FROM THE PRICE OF BUSINESS SHOW, MEDIA PARTNER OF THE TIMES USA.
Recently Kevin Price, Host of the nationally syndicated Price of Business show, interviewed attorney Lee Kaplan of the firm Smyser, Kaplan, and Velselka (SKV) about a recent court decision that visited the limits and strengths of a contract. In this important interview, they look at the assurances a business can give that they will do things outside the terms of the contract for a client (even in email), but will do something quite different in reality. Kaplan explains why they get away with it and provides a sober “buyer beware” story.
According to SKV, “Lee Kaplan has tried dozens of cases in state and federal courts, representing plaintiffs and defendants ranging from Fortune 10 corporations to individuals. In recent years he has had two cases that landed in the top 25 verdicts in Texas for those years. His docket has included oil and gas, construction, securities, antitrust, patent and trademark infringement, the Foreign Corrupt Practices Act, fraud, theft of trade secrets, shareholder rights, and class actions. He frequently handles “high tech” cases and enjoys mastering complicated business dealings or scientific concepts in order to present them concisely to other lay people (particularly judges and juries). Lee also serves as an arbitrator, often named to panels by prior opposing counsel. Here are some recent examples of his results (omitting confidential arbitrations and settlements):
“In 2017 he won a critical (and rare) ruling that Hyundai discriminated against a franchise dealer in vehicle allocations.

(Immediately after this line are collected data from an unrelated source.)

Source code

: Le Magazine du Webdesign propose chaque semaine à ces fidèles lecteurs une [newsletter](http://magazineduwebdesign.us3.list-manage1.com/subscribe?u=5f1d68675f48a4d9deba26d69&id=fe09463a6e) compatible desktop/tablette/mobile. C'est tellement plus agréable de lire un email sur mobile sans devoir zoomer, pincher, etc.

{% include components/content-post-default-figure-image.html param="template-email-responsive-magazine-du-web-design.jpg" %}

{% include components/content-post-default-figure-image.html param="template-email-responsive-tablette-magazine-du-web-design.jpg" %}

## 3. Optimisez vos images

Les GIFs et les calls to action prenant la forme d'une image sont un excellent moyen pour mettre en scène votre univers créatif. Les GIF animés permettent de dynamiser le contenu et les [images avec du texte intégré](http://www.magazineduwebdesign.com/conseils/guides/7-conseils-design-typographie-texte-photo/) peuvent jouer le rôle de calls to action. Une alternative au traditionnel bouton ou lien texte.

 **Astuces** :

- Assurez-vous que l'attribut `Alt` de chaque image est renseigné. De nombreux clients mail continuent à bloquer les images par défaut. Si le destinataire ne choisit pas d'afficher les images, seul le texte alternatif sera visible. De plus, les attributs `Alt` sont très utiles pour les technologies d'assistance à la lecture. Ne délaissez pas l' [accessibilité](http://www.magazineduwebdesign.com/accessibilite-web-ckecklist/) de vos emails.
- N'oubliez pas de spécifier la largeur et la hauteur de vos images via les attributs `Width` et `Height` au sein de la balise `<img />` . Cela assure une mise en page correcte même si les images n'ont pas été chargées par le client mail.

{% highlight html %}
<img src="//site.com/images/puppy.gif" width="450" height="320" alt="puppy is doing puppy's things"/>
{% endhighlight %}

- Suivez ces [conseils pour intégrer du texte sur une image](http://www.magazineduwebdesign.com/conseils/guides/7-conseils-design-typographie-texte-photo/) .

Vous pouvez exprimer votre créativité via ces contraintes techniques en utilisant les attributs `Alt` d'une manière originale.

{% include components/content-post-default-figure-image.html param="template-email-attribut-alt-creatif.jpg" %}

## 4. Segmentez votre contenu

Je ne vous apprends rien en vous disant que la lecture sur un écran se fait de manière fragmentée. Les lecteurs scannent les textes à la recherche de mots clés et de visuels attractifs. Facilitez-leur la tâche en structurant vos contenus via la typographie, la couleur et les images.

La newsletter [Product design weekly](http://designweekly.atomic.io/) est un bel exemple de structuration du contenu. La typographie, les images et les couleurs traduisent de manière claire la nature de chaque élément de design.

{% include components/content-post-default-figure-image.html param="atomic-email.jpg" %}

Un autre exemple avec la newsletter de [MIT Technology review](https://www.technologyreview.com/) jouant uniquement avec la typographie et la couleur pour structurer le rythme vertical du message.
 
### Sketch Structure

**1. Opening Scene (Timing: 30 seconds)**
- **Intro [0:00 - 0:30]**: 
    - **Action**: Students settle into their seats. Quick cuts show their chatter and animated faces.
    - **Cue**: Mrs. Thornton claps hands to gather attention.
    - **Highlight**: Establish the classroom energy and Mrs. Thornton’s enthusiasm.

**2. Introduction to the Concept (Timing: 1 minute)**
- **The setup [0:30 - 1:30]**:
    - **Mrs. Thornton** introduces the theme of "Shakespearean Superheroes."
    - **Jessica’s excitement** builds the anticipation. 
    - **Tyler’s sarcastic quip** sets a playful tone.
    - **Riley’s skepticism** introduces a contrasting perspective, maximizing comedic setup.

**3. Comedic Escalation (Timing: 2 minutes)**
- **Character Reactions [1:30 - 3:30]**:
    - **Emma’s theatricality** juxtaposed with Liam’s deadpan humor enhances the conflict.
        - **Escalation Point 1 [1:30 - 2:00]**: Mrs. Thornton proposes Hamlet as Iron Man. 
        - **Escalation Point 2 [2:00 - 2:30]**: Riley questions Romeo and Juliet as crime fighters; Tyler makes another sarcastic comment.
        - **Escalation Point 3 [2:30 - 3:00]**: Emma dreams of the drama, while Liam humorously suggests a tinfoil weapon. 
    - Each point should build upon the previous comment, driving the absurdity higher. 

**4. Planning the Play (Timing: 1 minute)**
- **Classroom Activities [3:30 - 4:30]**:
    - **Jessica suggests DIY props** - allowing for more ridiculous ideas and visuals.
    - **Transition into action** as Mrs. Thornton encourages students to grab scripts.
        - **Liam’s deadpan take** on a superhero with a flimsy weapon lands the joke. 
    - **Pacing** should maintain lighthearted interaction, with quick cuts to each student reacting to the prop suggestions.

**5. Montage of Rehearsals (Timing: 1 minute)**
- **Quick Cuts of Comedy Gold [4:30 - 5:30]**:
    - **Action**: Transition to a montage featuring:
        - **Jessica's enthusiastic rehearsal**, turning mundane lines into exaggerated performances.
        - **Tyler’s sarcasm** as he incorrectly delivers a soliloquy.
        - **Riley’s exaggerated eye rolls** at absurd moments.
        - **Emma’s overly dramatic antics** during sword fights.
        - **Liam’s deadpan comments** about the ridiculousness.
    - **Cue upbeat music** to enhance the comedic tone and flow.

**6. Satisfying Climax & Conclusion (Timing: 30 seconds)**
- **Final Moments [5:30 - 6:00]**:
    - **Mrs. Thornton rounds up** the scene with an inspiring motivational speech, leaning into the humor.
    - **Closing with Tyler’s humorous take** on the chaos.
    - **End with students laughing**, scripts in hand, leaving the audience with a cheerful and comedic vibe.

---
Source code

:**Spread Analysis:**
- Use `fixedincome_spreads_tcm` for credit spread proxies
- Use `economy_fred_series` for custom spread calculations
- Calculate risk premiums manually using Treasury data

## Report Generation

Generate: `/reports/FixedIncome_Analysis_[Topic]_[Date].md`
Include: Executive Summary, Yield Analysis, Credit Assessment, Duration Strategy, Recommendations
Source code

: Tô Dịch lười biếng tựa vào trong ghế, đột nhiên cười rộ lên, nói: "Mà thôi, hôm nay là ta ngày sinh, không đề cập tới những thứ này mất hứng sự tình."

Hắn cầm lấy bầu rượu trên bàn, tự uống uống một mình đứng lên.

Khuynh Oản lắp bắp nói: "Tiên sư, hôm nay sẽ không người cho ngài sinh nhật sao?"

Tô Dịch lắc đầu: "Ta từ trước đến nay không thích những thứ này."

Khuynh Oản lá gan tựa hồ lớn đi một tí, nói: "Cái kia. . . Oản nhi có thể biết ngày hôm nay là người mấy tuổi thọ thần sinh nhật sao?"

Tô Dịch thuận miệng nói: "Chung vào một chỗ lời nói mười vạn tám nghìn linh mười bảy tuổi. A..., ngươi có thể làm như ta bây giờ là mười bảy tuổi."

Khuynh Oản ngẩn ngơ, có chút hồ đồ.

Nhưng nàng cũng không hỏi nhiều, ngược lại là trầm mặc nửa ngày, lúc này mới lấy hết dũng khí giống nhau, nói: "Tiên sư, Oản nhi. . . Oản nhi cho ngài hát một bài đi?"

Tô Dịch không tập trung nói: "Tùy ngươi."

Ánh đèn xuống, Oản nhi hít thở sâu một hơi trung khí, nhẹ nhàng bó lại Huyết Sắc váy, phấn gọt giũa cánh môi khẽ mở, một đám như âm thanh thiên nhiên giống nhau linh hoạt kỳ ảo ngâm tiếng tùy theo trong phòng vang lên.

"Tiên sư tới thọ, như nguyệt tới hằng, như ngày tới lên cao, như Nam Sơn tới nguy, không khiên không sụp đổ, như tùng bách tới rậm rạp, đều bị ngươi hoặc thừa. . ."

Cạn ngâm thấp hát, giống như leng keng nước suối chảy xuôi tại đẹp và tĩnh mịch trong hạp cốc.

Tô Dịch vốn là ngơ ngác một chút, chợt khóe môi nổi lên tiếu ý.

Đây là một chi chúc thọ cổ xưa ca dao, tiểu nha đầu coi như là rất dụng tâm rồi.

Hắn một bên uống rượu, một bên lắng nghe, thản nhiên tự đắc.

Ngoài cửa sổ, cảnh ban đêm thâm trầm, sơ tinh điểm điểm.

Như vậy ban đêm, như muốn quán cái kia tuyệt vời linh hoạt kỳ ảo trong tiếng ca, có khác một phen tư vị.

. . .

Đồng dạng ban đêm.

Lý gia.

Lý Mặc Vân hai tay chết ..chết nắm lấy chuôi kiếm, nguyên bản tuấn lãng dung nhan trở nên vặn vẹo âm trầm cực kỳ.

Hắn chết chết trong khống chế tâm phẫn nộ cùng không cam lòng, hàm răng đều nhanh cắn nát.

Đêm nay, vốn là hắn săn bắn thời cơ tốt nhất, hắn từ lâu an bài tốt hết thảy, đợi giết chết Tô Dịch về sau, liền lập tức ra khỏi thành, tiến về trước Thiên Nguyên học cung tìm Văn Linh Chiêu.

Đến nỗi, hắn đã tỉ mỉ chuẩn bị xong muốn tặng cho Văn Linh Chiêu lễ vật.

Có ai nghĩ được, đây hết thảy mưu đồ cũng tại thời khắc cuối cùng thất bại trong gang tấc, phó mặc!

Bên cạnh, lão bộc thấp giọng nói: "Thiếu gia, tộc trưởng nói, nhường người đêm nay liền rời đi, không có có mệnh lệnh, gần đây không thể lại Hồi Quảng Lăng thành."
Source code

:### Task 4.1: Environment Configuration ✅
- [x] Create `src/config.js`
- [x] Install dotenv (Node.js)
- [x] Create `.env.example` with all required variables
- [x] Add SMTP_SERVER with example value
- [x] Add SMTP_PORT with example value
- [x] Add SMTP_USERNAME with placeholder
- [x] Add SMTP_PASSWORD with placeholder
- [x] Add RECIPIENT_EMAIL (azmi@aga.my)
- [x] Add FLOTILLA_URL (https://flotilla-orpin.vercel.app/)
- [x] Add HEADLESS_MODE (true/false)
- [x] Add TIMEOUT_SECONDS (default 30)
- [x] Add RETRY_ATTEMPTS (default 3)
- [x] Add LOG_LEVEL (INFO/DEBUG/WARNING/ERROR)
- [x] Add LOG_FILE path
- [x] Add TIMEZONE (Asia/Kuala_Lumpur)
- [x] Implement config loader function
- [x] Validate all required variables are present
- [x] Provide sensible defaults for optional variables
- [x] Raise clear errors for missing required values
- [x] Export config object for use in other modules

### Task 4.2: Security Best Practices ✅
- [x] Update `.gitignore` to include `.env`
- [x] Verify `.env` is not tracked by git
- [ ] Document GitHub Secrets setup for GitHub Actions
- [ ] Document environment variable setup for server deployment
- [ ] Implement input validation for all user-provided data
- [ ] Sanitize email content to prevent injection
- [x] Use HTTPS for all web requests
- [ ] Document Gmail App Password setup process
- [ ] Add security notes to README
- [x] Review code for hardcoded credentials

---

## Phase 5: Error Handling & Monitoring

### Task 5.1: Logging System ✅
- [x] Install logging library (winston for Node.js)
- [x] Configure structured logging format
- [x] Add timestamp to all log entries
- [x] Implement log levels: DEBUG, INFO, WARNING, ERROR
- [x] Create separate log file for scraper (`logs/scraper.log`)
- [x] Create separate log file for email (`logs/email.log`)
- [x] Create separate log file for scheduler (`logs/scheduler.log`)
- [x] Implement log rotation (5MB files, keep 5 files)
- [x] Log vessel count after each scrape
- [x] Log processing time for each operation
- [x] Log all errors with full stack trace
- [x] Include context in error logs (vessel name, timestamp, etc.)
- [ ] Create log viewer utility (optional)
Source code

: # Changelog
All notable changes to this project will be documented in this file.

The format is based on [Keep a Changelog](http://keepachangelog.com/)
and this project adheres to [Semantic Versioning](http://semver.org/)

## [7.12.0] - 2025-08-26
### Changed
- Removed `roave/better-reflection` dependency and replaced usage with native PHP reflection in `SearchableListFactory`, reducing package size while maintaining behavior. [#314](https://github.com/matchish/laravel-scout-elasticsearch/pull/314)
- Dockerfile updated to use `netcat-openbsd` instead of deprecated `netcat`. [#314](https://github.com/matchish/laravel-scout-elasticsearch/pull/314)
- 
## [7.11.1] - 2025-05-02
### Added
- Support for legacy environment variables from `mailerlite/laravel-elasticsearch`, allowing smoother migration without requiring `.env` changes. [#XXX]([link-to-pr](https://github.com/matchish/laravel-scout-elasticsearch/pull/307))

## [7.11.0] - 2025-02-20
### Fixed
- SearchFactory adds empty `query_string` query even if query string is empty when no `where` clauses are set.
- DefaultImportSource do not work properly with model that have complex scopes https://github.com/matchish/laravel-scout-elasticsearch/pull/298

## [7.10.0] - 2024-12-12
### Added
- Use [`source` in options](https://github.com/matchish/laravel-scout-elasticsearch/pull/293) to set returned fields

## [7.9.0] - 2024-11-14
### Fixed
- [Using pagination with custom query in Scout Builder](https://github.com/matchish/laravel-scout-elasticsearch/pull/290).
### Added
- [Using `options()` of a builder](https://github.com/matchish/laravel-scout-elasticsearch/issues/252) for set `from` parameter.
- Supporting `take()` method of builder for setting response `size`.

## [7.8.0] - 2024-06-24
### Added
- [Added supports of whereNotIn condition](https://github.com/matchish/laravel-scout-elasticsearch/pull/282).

“In 2015 he won a two-week federal jury trial alleging theft of trade secrets, obtaining a $12.2 million verdict and judgment in addition to four stipulated judgments of $28.5 million reached with four defendants prior to trial. Quantlab Technologies Ltd. (BVI) and Quantlab Financial, LLC, vs. Vitaliy Godlevsky, Andriy Kuharsky, Anna Maravina, Ping An, Emmanuel Mamalakis, and SXP Analytics, LLC, Case No. 09-cv-4039 in the United States District Court for the Southern District of Texas, Houston Division. The case was one of the top 25 verdicts in Texas in 2015. In 2017 the Fifth Circuit affirmed the judgment in all respects. In 2018 the District Court awarded attorney’s fees of over $9.6 million, including $3.22 million against each of the two defendants who elected to try the case, and observed that that they “engaged in litigation behavior so acrimonious, vexatious, and indefensible that their bad faith exceeds any that this judge has seen in his nineteen years on the bench.”